● **RECORD EXCERPTS**

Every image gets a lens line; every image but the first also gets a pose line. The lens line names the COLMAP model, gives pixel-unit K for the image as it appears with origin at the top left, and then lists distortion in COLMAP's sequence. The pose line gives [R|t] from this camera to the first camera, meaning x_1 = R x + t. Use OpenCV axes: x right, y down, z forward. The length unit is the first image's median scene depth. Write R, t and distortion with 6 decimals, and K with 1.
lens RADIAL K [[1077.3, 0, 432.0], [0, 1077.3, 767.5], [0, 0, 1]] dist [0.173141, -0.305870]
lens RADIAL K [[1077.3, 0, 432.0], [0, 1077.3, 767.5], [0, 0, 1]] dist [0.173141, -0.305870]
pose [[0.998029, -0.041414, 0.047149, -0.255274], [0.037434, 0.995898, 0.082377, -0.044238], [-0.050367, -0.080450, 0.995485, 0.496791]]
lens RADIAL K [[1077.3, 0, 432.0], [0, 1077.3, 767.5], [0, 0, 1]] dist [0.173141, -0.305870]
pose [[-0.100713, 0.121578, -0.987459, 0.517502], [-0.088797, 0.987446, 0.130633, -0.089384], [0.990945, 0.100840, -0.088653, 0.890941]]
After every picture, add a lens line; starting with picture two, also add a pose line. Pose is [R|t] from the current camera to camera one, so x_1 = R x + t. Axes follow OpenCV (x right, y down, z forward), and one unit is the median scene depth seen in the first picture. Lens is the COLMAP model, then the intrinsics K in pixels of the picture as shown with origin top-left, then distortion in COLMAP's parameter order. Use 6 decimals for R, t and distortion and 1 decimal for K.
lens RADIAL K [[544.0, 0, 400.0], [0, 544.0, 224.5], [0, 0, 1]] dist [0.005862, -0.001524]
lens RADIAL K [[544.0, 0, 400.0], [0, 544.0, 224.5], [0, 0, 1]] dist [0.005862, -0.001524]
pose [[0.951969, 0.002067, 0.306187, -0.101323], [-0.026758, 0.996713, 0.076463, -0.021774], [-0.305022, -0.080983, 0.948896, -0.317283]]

● **ACTIVITY**
Extract all of the data shown above without alteration.

● **EXERCISE ANSWER**
Every image gets a lens line; every image but the first also gets a pose line. The lens line names the COLMAP model, gives pixel-unit K for the image as it appears with origin at the top left, and then lists distortion in COLMAP's sequence. The pose line gives [R|t] from this camera to the first camera, meaning x_1 = R x + t. Use OpenCV axes: x right, y down, z forward. The length unit is the first image's median scene depth. Write R, t and distortion with 6 decimals, and K with 1.
lens RADIAL K [[1077.3, 0, 432.0], [0, 1077.3, 767.5], [0, 0, 1]] dist [0.173141, -0.305870]
lens RADIAL K [[1077.3, 0, 432.0], [0, 1077.3, 767.5], [0, 0, 1]] dist [0.173141, -0.305870]
pose [[0.998029, -0.041414, 0.047149, -0.255274], [0.037434, 0.995898, 0.082377, -0.044238], [-0.050367, -0.080450, 0.995485, 0.496791]]
lens RADIAL K [[1077.3, 0, 432.0], [0, 1077.3, 767.5], [0, 0, 1]] dist [0.173141, -0.305870]
pose [[-0.100713, 0.121578, -0.987459, 0.517502], [-0.088797, 0.987446, 0.130633, -0.089384], [0.990945, 0.100840, -0.088653, 0.890941]]
After every picture, add a lens line; starting with picture two, also add a pose line. Pose is [R|t] from the current camera to camera one, so x_1 = R x + t. Axes follow OpenCV (x right, y down, z forward), and one unit is the median scene depth seen in the first picture. Lens is the COLMAP model, then the intrinsics K in pixels of the picture as shown with origin top-left, then distortion in COLMAP's parameter order. Use 6 decimals for R, t and distortion and 1 decimal for K.
lens RADIAL K [[544.0, 0, 400.0], [0, 544.0, 224.5], [0, 0, 1]] dist [0.005862, -0.001524]
lens RADIAL K [[544.0, 0, 400.0], [0, 544.0, 224.5], [0, 0, 1]] dist [0.005862, -0.001524]
pose [[0.951969, 0.002067, 0.306187, -0.101323], [-0.026758, 0.996713, 0.076463, -0.021774], [-0.305022, -0.080983, 0.948896, -0.317283]]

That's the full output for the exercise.